L’incontro è stato dedicato al tema del turismo accessibile e alle opportunità offerte dalla Lingua dei Segni Italiana (LIS) per migliorare l’accoglienza e la fruizione del patrimonio turistico e culturale da parte delle persone sorde. Ha rappresentato un’importante occasione per condividere strategie e progettualità finalizzate a rendere la Calabria una destinazione sempre più accessibile e inclusiva, attraverso servizi dedicati e la valorizzazione delle buone pratiche già presenti sul territorio.
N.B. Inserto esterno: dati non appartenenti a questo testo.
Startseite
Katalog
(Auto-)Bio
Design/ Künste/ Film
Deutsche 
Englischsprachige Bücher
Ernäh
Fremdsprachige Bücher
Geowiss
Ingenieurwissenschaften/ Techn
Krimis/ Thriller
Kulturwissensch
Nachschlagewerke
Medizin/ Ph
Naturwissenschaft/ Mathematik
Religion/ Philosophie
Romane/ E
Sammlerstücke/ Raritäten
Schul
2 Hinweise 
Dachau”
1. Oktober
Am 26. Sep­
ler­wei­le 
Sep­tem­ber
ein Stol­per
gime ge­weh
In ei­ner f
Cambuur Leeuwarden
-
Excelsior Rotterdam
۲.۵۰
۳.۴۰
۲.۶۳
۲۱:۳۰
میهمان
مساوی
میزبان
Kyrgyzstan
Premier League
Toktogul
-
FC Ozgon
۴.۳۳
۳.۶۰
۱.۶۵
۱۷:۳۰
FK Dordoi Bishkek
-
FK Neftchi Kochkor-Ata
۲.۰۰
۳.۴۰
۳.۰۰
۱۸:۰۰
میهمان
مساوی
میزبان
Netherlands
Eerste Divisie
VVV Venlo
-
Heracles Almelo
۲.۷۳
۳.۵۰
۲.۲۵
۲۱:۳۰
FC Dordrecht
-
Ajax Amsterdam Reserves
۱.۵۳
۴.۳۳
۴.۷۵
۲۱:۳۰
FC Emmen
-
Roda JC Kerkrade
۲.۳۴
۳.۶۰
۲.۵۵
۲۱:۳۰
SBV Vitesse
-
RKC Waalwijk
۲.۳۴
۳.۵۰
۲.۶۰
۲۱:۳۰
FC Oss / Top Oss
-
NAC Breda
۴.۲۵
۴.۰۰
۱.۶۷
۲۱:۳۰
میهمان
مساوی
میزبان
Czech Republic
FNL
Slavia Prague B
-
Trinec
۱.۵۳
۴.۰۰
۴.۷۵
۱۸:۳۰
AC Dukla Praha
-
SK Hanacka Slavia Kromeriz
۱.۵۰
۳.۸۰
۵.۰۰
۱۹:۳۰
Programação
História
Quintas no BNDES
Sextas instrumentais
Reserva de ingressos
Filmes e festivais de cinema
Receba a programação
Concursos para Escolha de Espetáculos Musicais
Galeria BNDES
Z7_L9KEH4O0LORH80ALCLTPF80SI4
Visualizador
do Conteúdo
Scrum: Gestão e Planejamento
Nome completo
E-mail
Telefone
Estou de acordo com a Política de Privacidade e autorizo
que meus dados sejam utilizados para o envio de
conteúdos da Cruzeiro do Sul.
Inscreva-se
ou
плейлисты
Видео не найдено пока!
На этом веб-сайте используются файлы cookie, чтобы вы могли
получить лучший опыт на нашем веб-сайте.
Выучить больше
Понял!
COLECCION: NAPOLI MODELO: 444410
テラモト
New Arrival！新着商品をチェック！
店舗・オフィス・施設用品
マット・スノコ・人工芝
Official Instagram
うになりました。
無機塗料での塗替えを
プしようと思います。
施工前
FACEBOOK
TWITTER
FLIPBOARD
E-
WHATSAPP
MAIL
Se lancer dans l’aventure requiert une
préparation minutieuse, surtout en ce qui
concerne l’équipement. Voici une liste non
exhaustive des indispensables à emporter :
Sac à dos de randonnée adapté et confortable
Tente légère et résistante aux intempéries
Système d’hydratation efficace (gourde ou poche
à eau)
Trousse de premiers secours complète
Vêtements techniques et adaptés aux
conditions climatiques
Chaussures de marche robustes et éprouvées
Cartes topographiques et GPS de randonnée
Tra i temi affrontati, particolare attenzione è stata riservata alla formazione degli operatori impegnati nella prima accoglienza, negli aeroporti, nelle stazioni ferroviarie e nei principali punti di accesso alla regione, affinché possano acquisire competenze specifiche per relazionarsi con le persone sorde. Si è discusso, inoltre, della necessità di implementare strumenti di comunicazione accessibili, come video sottotitolati e contenuti tradotti nella Lingua dei Segni Italiana, nonché di potenziare la presenza di operatori adeguatamente formati per garantire un’accoglienza realmente inclusiva.
Particolare attenzione è stata dedicata anche alla realizzazione di itinerari turistici accessibili e alla valorizzazione del patrimonio culturale attraverso tecnologie innovative. L’obiettivo è promuovere musei e luoghi della cultura dotati di videoguide in LIS, sistemi di sottotitolazione e strumenti digitali, come tag NFC e QR code, che consentano ai visitatori sordi di accedere in autonomia a contenuti multimediali con interpreti della Lingua dei Segni Italiana, favorendo una fruizione piena e inclusiva delle opere e dei beni culturali.
Tra le proposte emerse durante l’incontro, al quale era presente anche Fabio Tarantino, responsabile del portale Calabria Straordinaria, vi è quella di implementare il portale di promozione turistica con una sezione dedicata al turismo accessibile per le persone sorde, attraverso una mappa interattiva che raccolga musei, siti culturali, itinerari e servizi già accessibili in Calabria. Uno strumento destinato a essere aggiornato periodicamente con nuove realtà e nuovi percorsi, così da offrire ai visitatori un punto di riferimento sempre più completo.
L’assessore Calabrese ha comunicato che a breve il portale Calabria Straordinaria sarà implementato con le videoguide in LIS già realizzate e gratuitamente disponibili sulla piattaforma nazionale videoguidalis.it. La LIS in Calabria è in costante crescita, anche grazie alla recente mappatura di ulteriori musei accessibili alle persone sorde, come quelli di Pizzo e Soriano Calabro, diretti dall’archeologa Mariangela Preta.
Al termine, ha espresso apprezzamento per il confronto, ribadendo la volontà della Regione di costruire un percorso condiviso con l’Ente nazionale Sordi e con tutti i soggetti coinvolti, tra cui Davy Mariotti di Moondy Travel e Digi.Art: “l’incontro – ha dichiarato – ha posto le basi per una collaborazione stabile finalizzata a sviluppare progettualità capaci di rendere la Calabria un modello di turismo accessibile, innovativo e sempre più inclusivo”.